Data collected:
..........

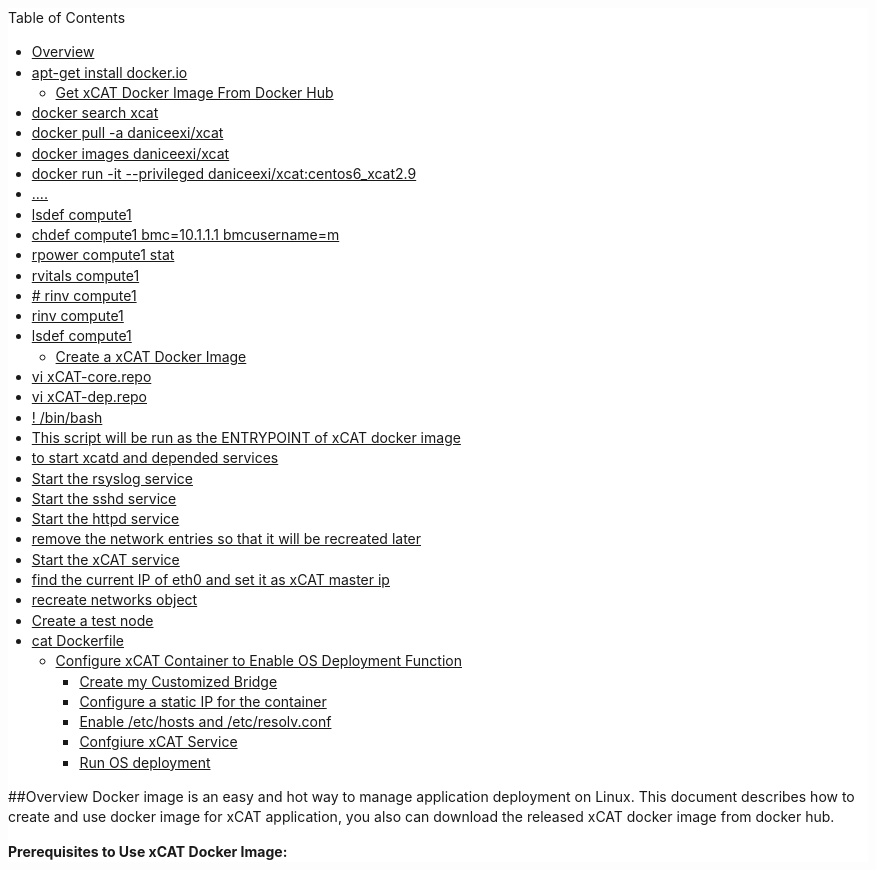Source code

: 

Table of Contents

  - [Overview](#overview)
- [apt-get install docker.io](#apt-get-install-dockerio)
  - [Get xCAT Docker Image From Docker Hub](#get-xcat-docker-image-from-docker-hub)
- [docker search xcat](#docker-search-xcat)
- [docker pull -a daniceexi/xcat](#docker-pull--a-daniceexixcat)
- [docker images daniceexi/xcat](#docker-images-daniceexixcat)
- [docker run -it --privileged daniceexi/xcat:centos6_xcat2.9](#docker-run--it---privileged-daniceexixcatcentos6_xcat29)
- [....](#)
- [lsdef compute1](#lsdef-compute1)
- [chdef compute1 bmc=10.1.1.1 bmcusername=m](#chdef-compute1-bmc10111-bmcusernamem)
- [rpower compute1 stat](#rpower-compute1-stat)
- [rvitals compute1](#rvitals-compute1)
- [# rinv compute1](##-rinv-compute1)
- [rinv compute1](#rinv-compute1)
- [lsdef compute1](#lsdef-compute1-1)
  - [Create a xCAT Docker Image](#create-a-xcat-docker-image)
- [vi xCAT-core.repo](#vi-xcat-corerepo)
- [vi xCAT-dep.repo](#vi-xcat-deprepo)
- [! /bin/bash](#-binbash)
- [This script will be run as the ENTRYPOINT of xCAT docker image](#this-script-will-be-run-as-the-entrypoint-of-xcat-docker-image)
- [to start xcatd and depended services](#to-start-xcatd-and-depended-services)
- [Start the rsyslog service](#start-the-rsyslog-service)
- [Start the sshd service](#start-the-sshd-service)
- [Start the httpd service](#start-the-httpd-service)
- [remove the network entries so that it will be recreated later](#remove-the-network-entries-so-that-it-will-be-recreated-later)
- [Start the xCAT service](#start-the-xcat-service)
- [find the current IP of eth0 and set it as xCAT master ip](#find-the-current-ip-of-eth0-and-set-it-as-xcat-master-ip)
- [recreate networks object](#recreate-networks-object)
- [Create a test node](#create-a-test-node)
- [cat Dockerfile](#cat-dockerfile)
  - [Configure xCAT Container to Enable OS Deployment Function](#configure-xcat-container-to-enable-os-deployment-function)
    - [Create my Customized Bridge](#create-my-customized-bridge)
    - [Configure a static IP for the container](#configure-a-static-ip-for-the-container)
    - [Enable /etc/hosts and /etc/resolv.conf](#enable-etchosts-and-etcresolvconf)
    - [Confgiure xCAT Service](#confgiure-xcat-service)
    - [Run OS deployment](#run-os-deployment)



##Overview
Docker image is an easy and hot way to manage application deployment on Linux. This document describes how to create and use docker image for xCAT application, you also can download the released xCAT docker image from docker hub.

**Prerequisites to Use xCAT Docker Image:**
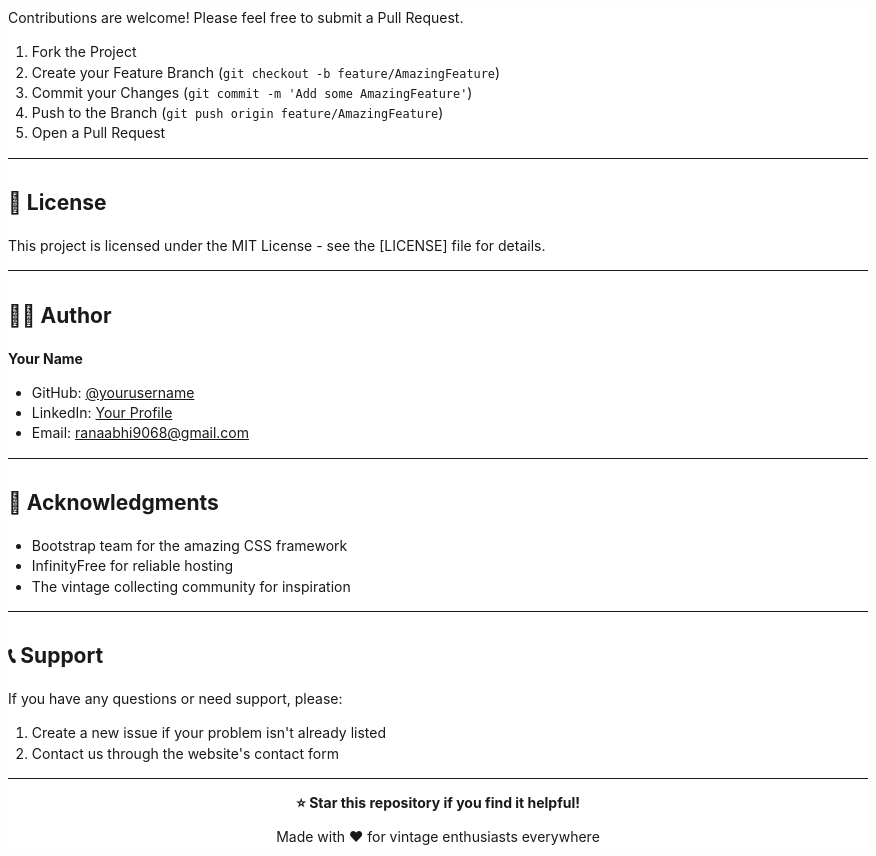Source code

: Contributions are welcome! Please feel free to submit a Pull Request.

1. Fork the Project
2. Create your Feature Branch (`git checkout -b feature/AmazingFeature`)
3. Commit your Changes (`git commit -m 'Add some AmazingFeature'`)
4. Push to the Branch (`git push origin feature/AmazingFeature`)
5. Open a Pull Request

---

## 📄 License

This project is licensed under the MIT License - see the [LICENSE] file for details.

---

## 👨‍💻 Author

**Your Name**
- GitHub: [@yourusername](https://github.com/rana932)
- LinkedIn: [Your Profile](https://www.linkedin.com/in/abhijeet-rana-583a7b284)
- Email: ranaabhi9068@gmail.com

---

## 🙏 Acknowledgments

- Bootstrap team for the amazing CSS framework
- InfinityFree for reliable hosting
- The vintage collecting community for inspiration

---

## 📞 Support

If you have any questions or need support, please:
1. Create a new issue if your problem isn't already listed
2. Contact us through the website's contact form

---

<div align="center">

**⭐ Star this repository if you find it helpful!**

Made with ❤️ for vintage enthusiasts everywhere

</div>
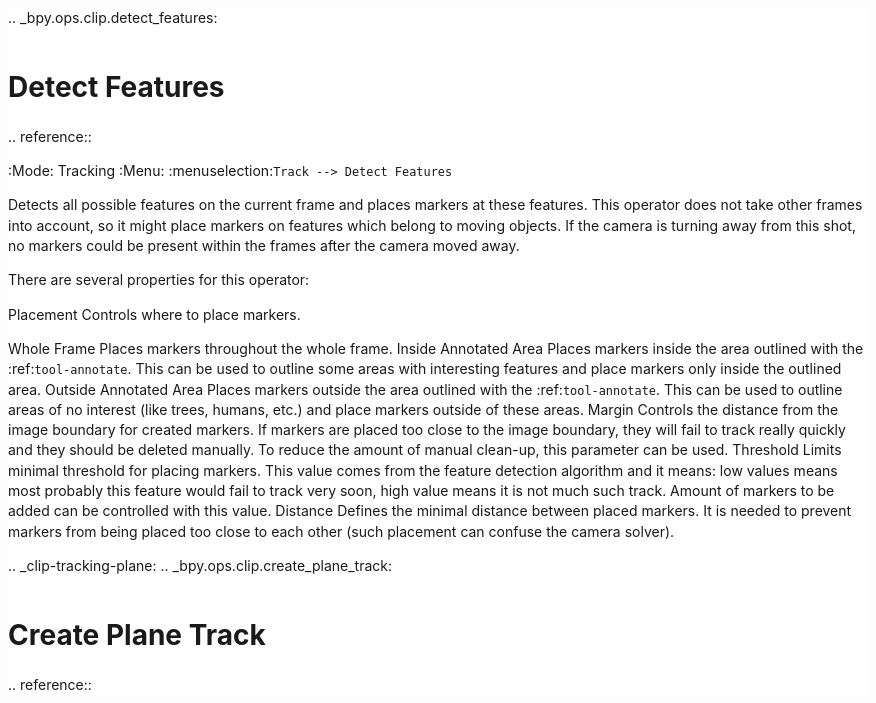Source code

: 
.. _bpy.ops.clip.detect_features:

Detect Features
===============

.. reference::

   :Mode:      Tracking
   :Menu:      :menuselection:`Track --> Detect Features`

Detects all possible features on the current frame and places markers at these features.
This operator does not take other frames into account,
so it might place markers on features which belong to moving objects.
If the camera is turning away from this shot,
no markers could be present within the frames after the camera moved away.

There are several properties for this operator:

Placement
   Controls where to place markers.

   Whole Frame
      Places markers throughout the whole frame.
   Inside Annotated Area
      Places markers inside the area outlined with the :ref:`tool-annotate`.
      This can be used to outline some areas with interesting features
      and place markers only inside the outlined area.
   Outside Annotated Area
      Places markers outside the area outlined with the :ref:`tool-annotate`.
      This can be used to outline areas of no interest (like trees, humans, etc.)
      and place markers outside of these areas.
Margin
   Controls the distance from the image boundary for created markers.
   If markers are placed too close to the image boundary,
   they will fail to track really quickly and they should be deleted manually.
   To reduce the amount of manual clean-up, this parameter can be used.
Threshold
   Limits minimal threshold for placing markers.
   This value comes from the feature detection algorithm and it means:
   low values means most probably this feature would fail to track very soon,
   high value means it is not much such track.
   Amount of markers to be added can be controlled with this value.
Distance
   Defines the minimal distance between placed markers.
   It is needed to prevent markers from being placed too close to each other
   (such placement can confuse the camera solver).


.. _clip-tracking-plane:
.. _bpy.ops.clip.create_plane_track:

Create Plane Track
==================

.. reference::
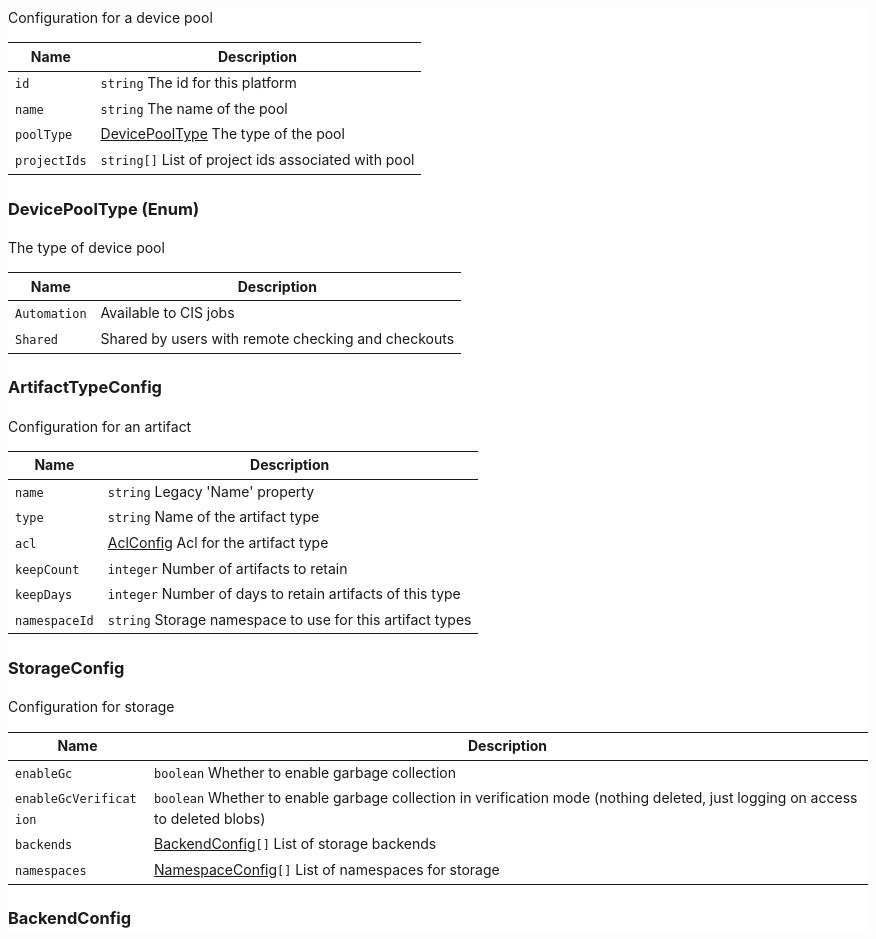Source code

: Configuration for a device pool

| Name | Description |
| --- | --- |
| `id` | `string` The id for this platform |
| `name` | `string` The name of the pool |
| `poolType` | [DevicePoolType](/documentation/en-us/unreal-engine/horde-schema-for-unreal-engine#devicepooltype-enum) The type of the pool |
| `projectIds` | `string[]` List of project ids associated with pool |

### DevicePoolType (Enum)

The type of device pool

| Name | Description |
| --- | --- |
| `Automation` | Available to CIS jobs |
| `Shared` | Shared by users with remote checking and checkouts |

### ArtifactTypeConfig

Configuration for an artifact

| Name | Description |
| --- | --- |
| `name` | `string` Legacy 'Name' property |
| `type` | `string` Name of the artifact type |
| `acl` | [AclConfig](/documentation/en-us/unreal-engine/horde-schema-for-unreal-engine#aclconfig) Acl for the artifact type |
| `keepCount` | `integer` Number of artifacts to retain |
| `keepDays` | `integer` Number of days to retain artifacts of this type |
| `namespaceId` | `string` Storage namespace to use for this artifact types |

### StorageConfig

Configuration for storage

| Name | Description |
| --- | --- |
| `enableGc` | `boolean` Whether to enable garbage collection |
| `enableGcVerification` | `boolean` Whether to enable garbage collection in verification mode (nothing deleted, just logging on access to deleted blobs) |
| `backends` | [BackendConfig](/documentation/en-us/unreal-engine/horde-schema-for-unreal-engine#backendconfig)`[]` List of storage backends |
| `namespaces` | [NamespaceConfig](/documentation/en-us/unreal-engine/horde-schema-for-unreal-engine#namespaceconfig)`[]` List of namespaces for storage |

### BackendConfig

..........

Problem statement -> Count the lines in the items above that contain the string "BackendConfig", treating uppercase and lowercase letters as different. Reply with the number alone.

Result for this exercise -> 2